According to the message on ZeroMQ reconnection, in which ZMQ version were the reconnection options introduced?

▸ **PAGE TEXT**
══════════

Hi Yuri:

There are a couple ways to deal with the situation(s) you describe, which can 
be used together.

1.      You can set options on the socket to change ZMQ’s default reconnection 
algorithm:

ZMQ_RECONNECT_STOP_CONN_REFUSED
ZMQ_RECONNECT_STOP_HANDSHAKE_FAILED
ZMQ_RECONNECT_STOP_AFTER_DISCONNECT

These options were introduced in ZMQ 4.3.3.  Unfortunately, these options are 
in DRAFT mode and are not documented on the ZeroMQ website.  You can find out 
more by checking out the PR's that introduced these options:  
https://github.com/zeromq/libzmq/pull/3960 
<https://github.com/zeromq/libzmq/pull/3960>, 
https://github.com/zeromq/libzmq/pull/3831 
<https://github.com/zeromq/libzmq/pull/3831> 

2.         You can use the socket monitor API to be notified of low-level 
events that take place on the socket: 
http://api.zeromq.org/master:zmq-socket-monitor 
<http://api.zeromq.org/master:zmq-socket-monitor>.  The downside of this 
approach is that socket events are asynchronous — several of the events 
document this, e.g., “there is no guarantee that the FD is still valid by the 
time your code receives this event”.

══════════

▸ **DATA SUPPLIED**

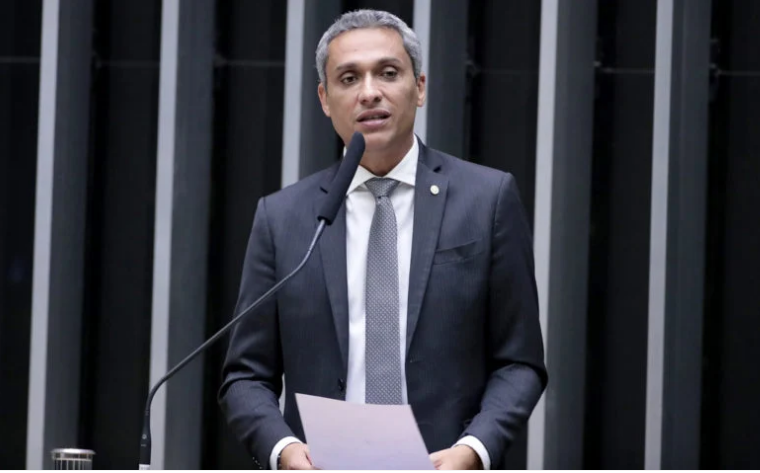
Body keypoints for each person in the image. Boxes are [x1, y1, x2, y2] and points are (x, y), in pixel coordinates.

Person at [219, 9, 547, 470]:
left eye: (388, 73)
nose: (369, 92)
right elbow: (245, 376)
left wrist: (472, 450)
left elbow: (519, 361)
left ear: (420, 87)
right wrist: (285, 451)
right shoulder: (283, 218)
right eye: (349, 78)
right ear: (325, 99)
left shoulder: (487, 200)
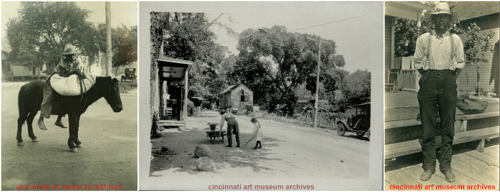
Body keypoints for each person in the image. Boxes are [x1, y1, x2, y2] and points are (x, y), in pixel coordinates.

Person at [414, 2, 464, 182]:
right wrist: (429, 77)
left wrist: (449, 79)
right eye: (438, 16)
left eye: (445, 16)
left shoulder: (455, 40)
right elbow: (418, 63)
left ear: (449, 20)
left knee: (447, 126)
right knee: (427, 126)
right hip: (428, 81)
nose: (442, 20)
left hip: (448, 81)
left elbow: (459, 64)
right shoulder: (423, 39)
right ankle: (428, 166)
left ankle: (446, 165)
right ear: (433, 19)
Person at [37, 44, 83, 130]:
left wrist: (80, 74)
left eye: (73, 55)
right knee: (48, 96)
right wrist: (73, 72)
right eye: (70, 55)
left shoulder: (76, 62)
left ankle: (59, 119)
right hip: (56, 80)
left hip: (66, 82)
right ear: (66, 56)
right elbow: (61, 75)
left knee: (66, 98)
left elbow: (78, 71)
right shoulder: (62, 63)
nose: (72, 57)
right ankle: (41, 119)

══════════

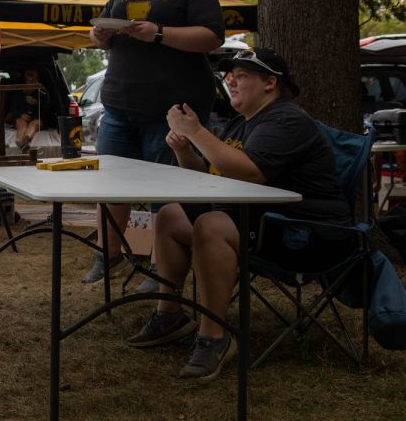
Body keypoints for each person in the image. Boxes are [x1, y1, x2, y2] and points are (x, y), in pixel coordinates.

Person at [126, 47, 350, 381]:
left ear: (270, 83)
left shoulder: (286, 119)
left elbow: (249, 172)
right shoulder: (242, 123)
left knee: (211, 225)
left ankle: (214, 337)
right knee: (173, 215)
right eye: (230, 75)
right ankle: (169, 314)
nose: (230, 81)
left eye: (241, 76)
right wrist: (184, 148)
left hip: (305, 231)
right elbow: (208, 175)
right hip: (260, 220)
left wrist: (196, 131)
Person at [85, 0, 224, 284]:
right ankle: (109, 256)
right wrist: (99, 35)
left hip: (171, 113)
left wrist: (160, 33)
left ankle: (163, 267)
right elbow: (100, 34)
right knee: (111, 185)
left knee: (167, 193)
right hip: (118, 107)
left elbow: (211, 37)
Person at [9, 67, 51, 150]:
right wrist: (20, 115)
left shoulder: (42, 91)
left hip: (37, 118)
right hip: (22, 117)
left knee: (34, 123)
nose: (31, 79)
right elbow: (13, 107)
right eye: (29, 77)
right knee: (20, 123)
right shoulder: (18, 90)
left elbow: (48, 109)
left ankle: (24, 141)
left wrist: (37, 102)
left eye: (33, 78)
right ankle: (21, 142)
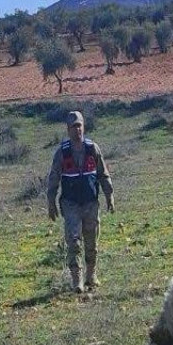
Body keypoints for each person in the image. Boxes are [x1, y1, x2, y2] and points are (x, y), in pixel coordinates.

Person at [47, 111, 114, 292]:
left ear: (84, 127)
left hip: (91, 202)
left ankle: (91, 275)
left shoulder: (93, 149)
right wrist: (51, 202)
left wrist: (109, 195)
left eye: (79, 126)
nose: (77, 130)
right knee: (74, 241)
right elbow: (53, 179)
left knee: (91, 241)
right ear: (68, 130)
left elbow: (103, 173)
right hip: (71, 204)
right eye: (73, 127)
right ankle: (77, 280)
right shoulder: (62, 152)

══════════

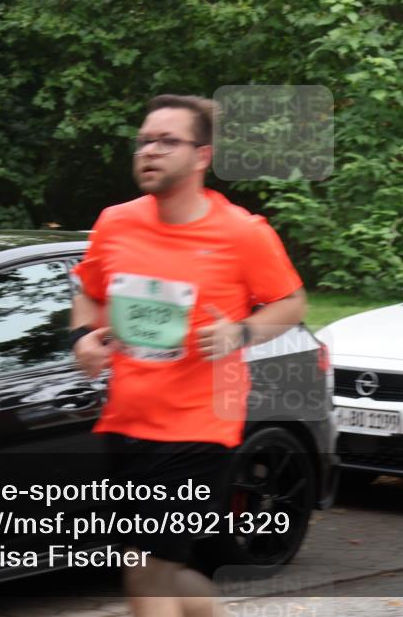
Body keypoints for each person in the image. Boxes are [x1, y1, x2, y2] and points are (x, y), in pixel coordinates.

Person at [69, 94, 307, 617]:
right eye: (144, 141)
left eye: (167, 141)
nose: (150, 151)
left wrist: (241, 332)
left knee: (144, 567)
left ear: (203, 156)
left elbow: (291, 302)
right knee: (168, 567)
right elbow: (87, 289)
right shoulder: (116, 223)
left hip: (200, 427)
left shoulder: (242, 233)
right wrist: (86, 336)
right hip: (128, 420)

══════════

▸ **EXERCISE SOLUTION**
ZMQ 4.3.3